This repository tracks the analysis pipeline for RRBS analysis for the Fedulov lab. All analysis steps are recorded in analysis.md
. The rrbs_data
folder contains a scripts
subfolder, which contains all of the scripts use to run various aspects of the analysis. The portions of analysis.md
that use bash were run on Oscar, while the R sections were run on a local machine.
Initial QC of raw reads was run using FASTQC (Andrews S. (2010). FastQC: a quality control tool for high throughput sequence data. Available online at: http://www.bioinformatics.babraham.ac.uk/projects/fastqc). Reads were trimmed using Trim Galore using the following settings: --quality 20 --adapter AGATCGGAAGAGC --stringency 1 --length 50
(Andrews S. (2012). Available online at :http://www.bioinformatics.babraham.ac.uk/projects/trim_galore). Bismark was used to prepare the reference genome (Ensembl Release 89 of GRCm38) and to align trimmed reads using the --bowtie2
parameter.

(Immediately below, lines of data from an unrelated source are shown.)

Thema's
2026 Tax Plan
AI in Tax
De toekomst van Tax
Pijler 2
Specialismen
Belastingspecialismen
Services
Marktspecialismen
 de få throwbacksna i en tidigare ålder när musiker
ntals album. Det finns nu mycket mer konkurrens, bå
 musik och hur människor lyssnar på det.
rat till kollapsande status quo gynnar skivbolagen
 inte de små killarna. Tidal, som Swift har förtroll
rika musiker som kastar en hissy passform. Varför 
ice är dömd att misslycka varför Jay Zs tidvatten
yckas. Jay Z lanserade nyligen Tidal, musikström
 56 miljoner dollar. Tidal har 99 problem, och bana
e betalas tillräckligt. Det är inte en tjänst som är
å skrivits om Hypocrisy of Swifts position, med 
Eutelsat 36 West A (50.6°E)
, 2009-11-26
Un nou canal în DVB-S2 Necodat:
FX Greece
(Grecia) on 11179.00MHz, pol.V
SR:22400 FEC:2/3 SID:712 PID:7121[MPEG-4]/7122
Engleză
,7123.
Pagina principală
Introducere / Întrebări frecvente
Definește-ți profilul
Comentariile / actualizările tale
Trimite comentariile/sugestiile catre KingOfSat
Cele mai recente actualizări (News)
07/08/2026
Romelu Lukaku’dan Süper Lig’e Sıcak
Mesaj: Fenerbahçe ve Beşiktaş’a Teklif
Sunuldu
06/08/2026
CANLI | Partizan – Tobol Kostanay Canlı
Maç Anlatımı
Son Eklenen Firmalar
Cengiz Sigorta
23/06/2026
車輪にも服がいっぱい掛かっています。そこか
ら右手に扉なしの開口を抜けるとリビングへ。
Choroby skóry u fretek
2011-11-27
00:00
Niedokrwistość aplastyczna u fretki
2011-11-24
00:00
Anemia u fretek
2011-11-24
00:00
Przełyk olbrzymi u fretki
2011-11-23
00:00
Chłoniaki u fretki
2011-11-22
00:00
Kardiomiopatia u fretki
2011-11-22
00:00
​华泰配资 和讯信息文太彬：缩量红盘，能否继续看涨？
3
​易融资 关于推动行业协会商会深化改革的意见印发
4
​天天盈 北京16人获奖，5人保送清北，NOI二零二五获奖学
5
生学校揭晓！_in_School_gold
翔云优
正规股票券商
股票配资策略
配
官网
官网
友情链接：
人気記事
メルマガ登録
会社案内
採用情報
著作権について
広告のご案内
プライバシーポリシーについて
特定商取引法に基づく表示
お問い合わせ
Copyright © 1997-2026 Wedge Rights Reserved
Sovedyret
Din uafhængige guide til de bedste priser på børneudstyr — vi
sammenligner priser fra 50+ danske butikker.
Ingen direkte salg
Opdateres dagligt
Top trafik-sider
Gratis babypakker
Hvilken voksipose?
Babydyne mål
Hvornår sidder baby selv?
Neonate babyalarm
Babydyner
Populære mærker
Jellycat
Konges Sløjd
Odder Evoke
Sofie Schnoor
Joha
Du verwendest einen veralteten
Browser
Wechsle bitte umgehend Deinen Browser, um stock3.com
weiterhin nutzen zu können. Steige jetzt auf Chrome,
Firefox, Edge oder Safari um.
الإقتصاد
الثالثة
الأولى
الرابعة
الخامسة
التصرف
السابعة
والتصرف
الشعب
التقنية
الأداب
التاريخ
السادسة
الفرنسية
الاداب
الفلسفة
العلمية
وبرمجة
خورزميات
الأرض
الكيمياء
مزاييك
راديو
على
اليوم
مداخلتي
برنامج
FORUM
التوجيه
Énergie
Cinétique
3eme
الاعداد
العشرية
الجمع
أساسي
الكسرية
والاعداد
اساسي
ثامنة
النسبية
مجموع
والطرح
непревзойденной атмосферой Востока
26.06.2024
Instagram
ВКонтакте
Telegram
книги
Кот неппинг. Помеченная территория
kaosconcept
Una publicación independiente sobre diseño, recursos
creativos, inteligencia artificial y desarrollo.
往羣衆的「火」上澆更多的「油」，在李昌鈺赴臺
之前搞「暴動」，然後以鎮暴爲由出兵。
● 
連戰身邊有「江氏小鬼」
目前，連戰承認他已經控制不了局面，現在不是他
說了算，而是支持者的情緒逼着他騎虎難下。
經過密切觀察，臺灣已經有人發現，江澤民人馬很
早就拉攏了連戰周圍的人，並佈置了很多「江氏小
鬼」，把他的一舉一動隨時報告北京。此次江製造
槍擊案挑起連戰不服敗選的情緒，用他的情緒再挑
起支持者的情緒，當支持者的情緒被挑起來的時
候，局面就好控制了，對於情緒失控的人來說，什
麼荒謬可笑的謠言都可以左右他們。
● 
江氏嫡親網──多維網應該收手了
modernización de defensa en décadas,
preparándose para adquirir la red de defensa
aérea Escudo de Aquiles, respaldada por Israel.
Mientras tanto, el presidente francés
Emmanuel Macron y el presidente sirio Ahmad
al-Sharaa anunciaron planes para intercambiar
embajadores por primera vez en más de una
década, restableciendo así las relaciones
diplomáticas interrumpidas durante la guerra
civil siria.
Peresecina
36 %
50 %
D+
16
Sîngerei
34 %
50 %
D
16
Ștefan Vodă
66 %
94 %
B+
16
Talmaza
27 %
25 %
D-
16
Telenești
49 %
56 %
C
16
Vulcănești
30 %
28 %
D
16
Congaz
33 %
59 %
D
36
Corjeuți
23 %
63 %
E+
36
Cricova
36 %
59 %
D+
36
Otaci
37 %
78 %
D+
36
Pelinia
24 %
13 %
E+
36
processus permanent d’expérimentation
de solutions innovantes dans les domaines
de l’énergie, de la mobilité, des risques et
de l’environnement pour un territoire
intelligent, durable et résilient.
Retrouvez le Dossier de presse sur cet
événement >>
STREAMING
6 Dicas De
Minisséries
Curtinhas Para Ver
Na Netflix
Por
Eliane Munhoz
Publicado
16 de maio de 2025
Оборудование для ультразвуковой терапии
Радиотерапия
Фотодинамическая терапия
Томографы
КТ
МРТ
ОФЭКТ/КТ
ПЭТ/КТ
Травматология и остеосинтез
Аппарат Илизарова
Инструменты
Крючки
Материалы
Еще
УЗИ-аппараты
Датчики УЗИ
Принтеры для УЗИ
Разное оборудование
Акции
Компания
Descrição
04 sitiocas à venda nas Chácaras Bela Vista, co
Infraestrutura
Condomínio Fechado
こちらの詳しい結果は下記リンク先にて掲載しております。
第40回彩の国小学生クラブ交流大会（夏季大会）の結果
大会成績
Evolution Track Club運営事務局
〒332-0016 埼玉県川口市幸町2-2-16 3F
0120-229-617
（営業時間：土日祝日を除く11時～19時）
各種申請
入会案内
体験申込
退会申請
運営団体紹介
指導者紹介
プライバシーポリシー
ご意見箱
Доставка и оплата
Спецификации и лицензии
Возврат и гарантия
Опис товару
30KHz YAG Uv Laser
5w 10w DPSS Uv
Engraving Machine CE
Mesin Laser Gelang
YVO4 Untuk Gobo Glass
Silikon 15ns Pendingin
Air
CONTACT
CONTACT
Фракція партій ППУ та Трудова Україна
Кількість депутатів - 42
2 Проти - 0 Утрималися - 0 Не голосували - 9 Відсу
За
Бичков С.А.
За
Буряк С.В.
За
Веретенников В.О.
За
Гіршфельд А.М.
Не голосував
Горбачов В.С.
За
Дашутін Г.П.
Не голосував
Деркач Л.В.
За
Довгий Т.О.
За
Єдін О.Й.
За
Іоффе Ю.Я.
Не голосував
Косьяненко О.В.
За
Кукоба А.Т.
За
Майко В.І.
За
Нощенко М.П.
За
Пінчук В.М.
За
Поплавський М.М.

Bismark methylation extractor was used to extract methylation information using the following parameters --bedGraph --comprehensive --ignore 3 -s --merge_non_CpG
.
The edgeR package was used to find differentially methylated loci (Chen et al. 2018). The glmFit function was used to fit a negative binomial generalized log-linear model. The experimental design matrix was constructed using modelMatrixMeth with a factorial experimental design (~hormone * treatment
). The glmLRT function was used to find differentially methylated loci for comparisons of interest, which were made by constructing contrast vectors. Individual CpG sites were considered differentially methylated if the nominal p-value was < 0.02 and if the CpG was within 5 kilobases upstream or downstream of a transcription start site. Interaction term contrasts were only explored for loci where the inclusion of the interaction terms better fit the data (e.g., p-values were < 0.02 for the glmLRT with both interaction coefficients).